- [EXERCISE DIRECTIONS] Reproduce the passage on email and phone verification losses during participant recruitment, word for word and in full.

To receive an invitation to complete each survey, having a correct email address for each participant was necessary. For studies such as this one, we recommend requiring participants to enter their email address two times and programming the data collection instrument to continue only if both email addresses match. However, additional procedures may be needed to ensure that those who are eligible do not have any other barriers to participation. In the overall recruitment process, the largest number of potential participants lost was during phone number and email verification. This number represented a large proportion of the otherwise eligible sample (40.92%, 3882/9486) and, although we sent an email reminding participants to complete the verification process, if their email address was problematic, they would not have received the reminder. Future studies could use both phone and text-based reminders, and should explore other ways to prevent such loss. Without additional research, it is difficult to know all of the possible reasons for so many unverified cases. It is plausible that potential participants did not receive or notice the verification email and/or text, or felt it was too burdensome to go through that process. Others may simply have forgotten. Regardless of the reasons for their dropout, these individuals were known to be eligible and had provided contact information. Additional research could help to determine whether email or phone information is inaccurate, or if reminders to verify (or instructions emphasizing the simplicity of the verification procedures) can help to reduce the number of participants who do not complete the process. In addition, researchers should be mindful of such instances during the recruitment phase, because this type of sample loss incurs unnecessary costs to the recruitment effort.

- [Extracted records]
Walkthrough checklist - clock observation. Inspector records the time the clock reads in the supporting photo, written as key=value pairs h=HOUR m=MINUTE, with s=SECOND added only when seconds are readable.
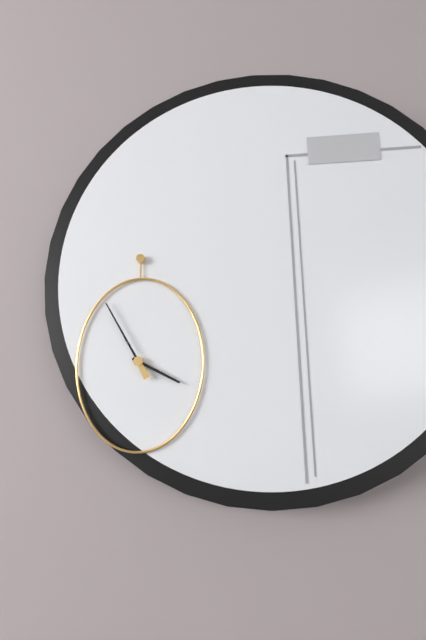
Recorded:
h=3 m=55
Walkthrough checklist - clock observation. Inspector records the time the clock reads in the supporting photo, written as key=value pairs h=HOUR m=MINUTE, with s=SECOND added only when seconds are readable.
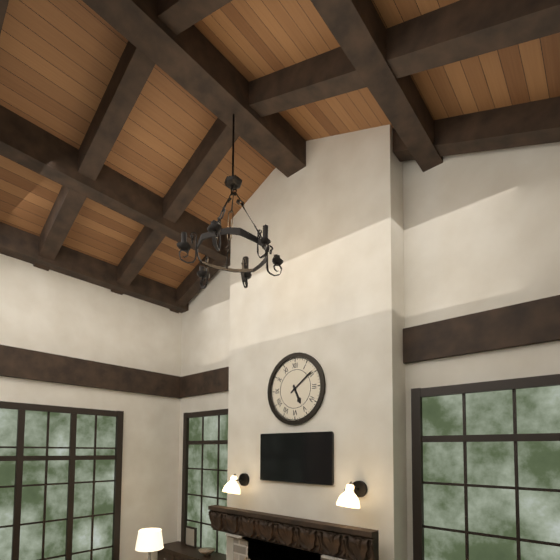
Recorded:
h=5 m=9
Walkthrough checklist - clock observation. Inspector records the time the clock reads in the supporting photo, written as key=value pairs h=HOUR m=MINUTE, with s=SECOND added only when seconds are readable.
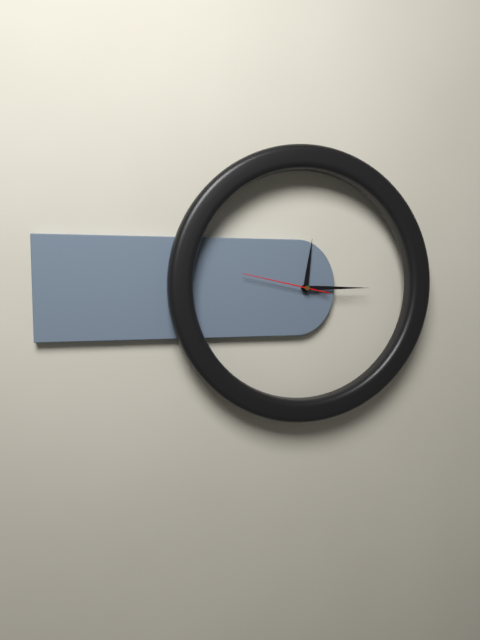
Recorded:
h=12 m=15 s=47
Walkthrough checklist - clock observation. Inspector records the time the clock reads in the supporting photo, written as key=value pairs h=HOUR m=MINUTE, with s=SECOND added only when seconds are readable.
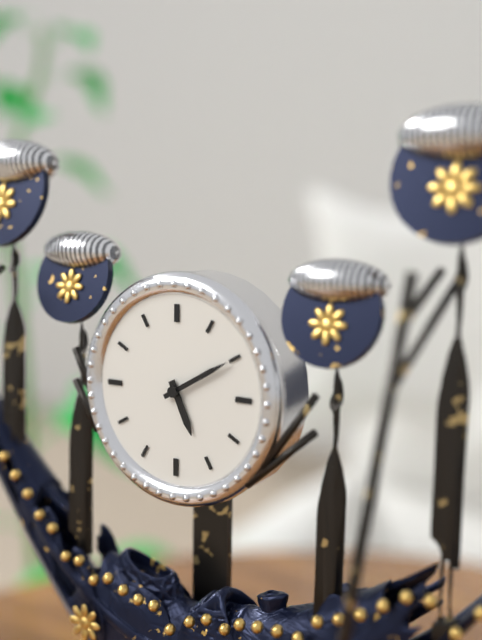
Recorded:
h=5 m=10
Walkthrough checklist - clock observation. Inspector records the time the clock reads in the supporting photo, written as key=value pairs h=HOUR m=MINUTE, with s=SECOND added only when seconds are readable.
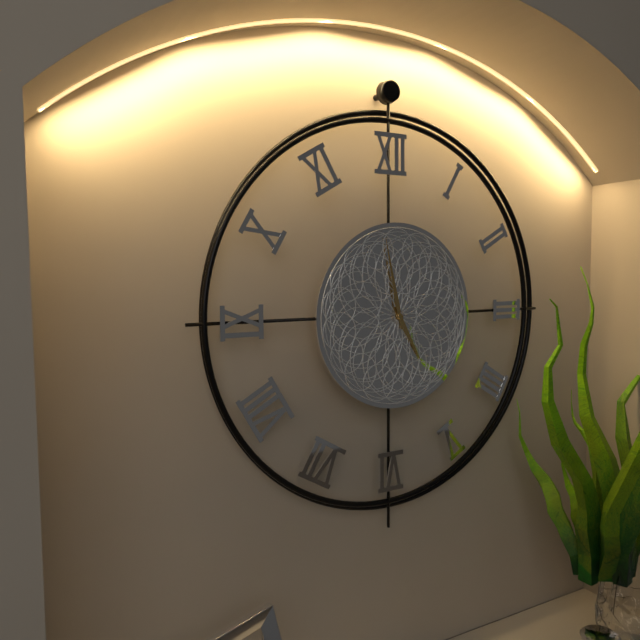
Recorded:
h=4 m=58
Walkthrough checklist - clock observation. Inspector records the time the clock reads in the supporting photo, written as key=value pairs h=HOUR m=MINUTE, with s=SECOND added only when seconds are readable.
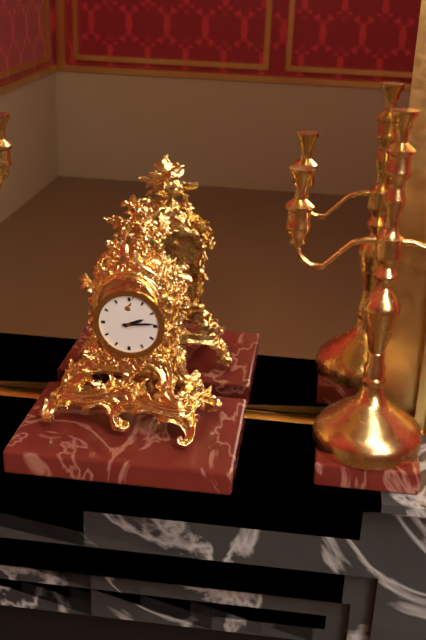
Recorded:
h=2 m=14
--
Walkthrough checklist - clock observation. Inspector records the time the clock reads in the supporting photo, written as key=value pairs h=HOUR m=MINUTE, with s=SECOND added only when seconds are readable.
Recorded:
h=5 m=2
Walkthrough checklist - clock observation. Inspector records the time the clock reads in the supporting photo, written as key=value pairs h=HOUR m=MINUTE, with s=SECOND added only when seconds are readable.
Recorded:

- [RESULT OF THE EXERCISE]
To receive an invitation to complete each survey, having a correct email address for each participant was necessary. For studies such as this one, we recommend requiring participants to enter their email address two times and programming the data collection instrument to continue only if both email addresses match. However, additional procedures may be needed to ensure that those who are eligible do not have any other barriers to participation. In the overall recruitment process, the largest number of potential participants lost was during phone number and email verification. This number represented a large proportion of the otherwise eligible sample (40.92%, 3882/9486) and, although we sent an email reminding participants to complete the verification process, if their email address was problematic, they would not have received the reminder. Future studies could use both phone and text-based reminders, and should explore other ways to prevent such loss. Without additional research, it is difficult to know all of the possible reasons for so many unverified cases. It is plausible that potential participants did not receive or notice the verification email and/or text, or felt it was too burdensome to go through that process. Others may simply have forgotten. Regardless of the reasons for their dropout, these individuals were known to be eligible and had provided contact information. Additional research could help to determine whether email or phone information is inaccurate, or if reminders to verify (or instructions emphasizing the simplicity of the verification procedures) can help to reduce the number of participants who do not complete the process. In addition, researchers should be mindful of such instances during the recruitment phase, because this type of sample loss incurs unnecessary costs to the recruitment effort.